### [REQUIREMENT]
Scan the data below and report how many lines include the word "dans". Nothing else is wanted.

┌──

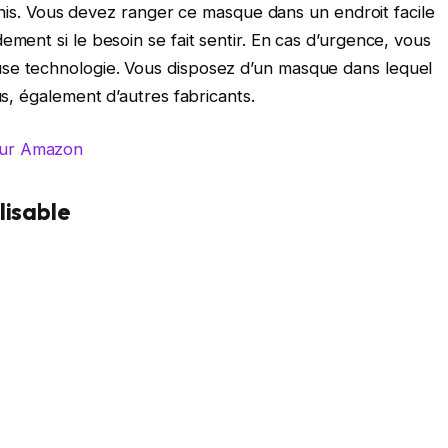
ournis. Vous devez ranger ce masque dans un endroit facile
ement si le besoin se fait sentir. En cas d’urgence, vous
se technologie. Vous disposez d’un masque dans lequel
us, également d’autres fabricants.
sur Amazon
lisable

└──

### [TASK RESPONSE]
2